Uguali&Diversi

Chiesa-Farinelli, la sfida su energia e migrazione, ma anche piccole intese

L’UDC cerca la riconferma agli Stati, il politico del PLR punta al sorpasso dato che al primo turno si è piazzato solo al terzo posto - Tra i due non c’è astio, ma fermezza e sincerità: «Marco, voi tendete sempre ad esagerare» - «Alex, al tuo partito mancano chiarezza e compattezza»
Una chiacchierata sul divano per Alex Farinelli e Marco Chiesa in vista del ballottaggio del 19 novembre. ©CDT/Gabriele Putzu

Un incontro senza troppe formalità, una chiacchierata affrontando emozioni e sensazioni personali, per prendere poi in mano qualche dossier della politica federale. In vista del ballottaggio per le due poltrone ticinesi al Consiglio degli Stati, abbiamo incontrato Marco Chiesa (UDC) ed Alex Farinelli (PLR).

[VOCI DEI DATI]
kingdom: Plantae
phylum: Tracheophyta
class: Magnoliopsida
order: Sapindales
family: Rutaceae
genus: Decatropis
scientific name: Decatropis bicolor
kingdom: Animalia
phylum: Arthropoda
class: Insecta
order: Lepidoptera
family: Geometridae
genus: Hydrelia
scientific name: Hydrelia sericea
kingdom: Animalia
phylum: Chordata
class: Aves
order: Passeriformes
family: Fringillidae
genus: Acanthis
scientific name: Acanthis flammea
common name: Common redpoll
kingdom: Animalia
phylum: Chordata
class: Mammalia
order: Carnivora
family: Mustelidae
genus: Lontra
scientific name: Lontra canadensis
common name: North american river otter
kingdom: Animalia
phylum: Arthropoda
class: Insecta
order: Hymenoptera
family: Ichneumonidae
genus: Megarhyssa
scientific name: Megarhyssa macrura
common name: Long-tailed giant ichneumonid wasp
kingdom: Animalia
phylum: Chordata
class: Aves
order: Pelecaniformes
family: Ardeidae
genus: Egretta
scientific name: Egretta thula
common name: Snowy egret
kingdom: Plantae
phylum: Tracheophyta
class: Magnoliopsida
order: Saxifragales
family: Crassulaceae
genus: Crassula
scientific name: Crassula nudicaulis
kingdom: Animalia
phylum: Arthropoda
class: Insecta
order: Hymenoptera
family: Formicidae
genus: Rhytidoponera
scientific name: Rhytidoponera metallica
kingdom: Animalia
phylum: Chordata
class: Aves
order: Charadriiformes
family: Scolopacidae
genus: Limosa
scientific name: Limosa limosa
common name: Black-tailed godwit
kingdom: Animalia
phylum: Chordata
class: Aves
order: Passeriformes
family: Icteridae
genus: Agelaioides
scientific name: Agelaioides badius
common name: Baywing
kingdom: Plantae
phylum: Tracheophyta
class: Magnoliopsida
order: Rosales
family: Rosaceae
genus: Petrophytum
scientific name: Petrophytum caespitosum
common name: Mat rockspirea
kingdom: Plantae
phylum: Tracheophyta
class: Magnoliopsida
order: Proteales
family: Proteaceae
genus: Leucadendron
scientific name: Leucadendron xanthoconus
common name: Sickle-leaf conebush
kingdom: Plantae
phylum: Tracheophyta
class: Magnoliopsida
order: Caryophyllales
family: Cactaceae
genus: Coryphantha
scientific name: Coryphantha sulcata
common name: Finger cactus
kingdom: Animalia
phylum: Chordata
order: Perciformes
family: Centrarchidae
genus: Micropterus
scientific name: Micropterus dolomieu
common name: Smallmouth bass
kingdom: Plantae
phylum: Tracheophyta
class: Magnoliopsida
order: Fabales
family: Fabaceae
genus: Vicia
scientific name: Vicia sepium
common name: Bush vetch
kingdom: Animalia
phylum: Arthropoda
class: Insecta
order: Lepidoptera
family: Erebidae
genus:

[DESCRIZIONE DEL COMPITO]
Per favore, prosegui l'articolo riportato sopra sul ballottaggio tra Chiesa e Farinelli, ripartendo subito dopo la sua ultima frase.

[RISULTATO DEL COMPITO]
L’appuntamento nella redazione del Corriere del Ticino a Muzzano è di buon mattino, all’UDC (e presidente nazionale di partito) Marco Chiesa l’agenda non dà tregua e il contendente di giornata per l’incontro «Uguali&Diversi» Alex Farinelli (PLR) mostra dal primo contatto grande fair-play: «Lasciamo a Marco definire l’orario, dato che avrà sicuramente più impegni di me. Anche se in questa fase si corre un po’ tutti». Dietro l’angolo c’è «la finalissima» per il Consiglio degli Stati del 19 novembre, con Chiesa che punta alla riconferma e Farinelli alla prima elezione alla Camera dei Cantoni. «Ci vediamo alle 8?». Detto, fatto. Chiesa arriva con la figlia «perché è un giorno particolare, poi andiamo a prendere i fiori per la mamma che oggi compie gli anni. Ci prenderemo un poco di tempo in famiglia». Un caffè per entrambi, senza latte né zucchero, e Chiesa inizia a rispondere alle sollecitazioni, mentre Farinelli azzanna un gipfel. «In realtà questo non è un orario terribile, a Berna talvolta sono già in pista a Palazzo federale prima delle 7 per colazioni di lavoro, incontri con i nostri consiglieri federali o faccia a faccia con altri presidenti. Sì, si dorme poco. Ma in compenso la sera raramente si fa tardi». Per Farinelli la diana non è spesso così pressante, «ma dire che si dorme molto mi pare un azzardo». La grande differenza tra i due la esprime Chiesa: «Alex magari qualche incontro lo può scegliere, io difficilmente posso sfuggire» e ci mostra l’agenda già fitta di appuntamenti per le prossime settimane.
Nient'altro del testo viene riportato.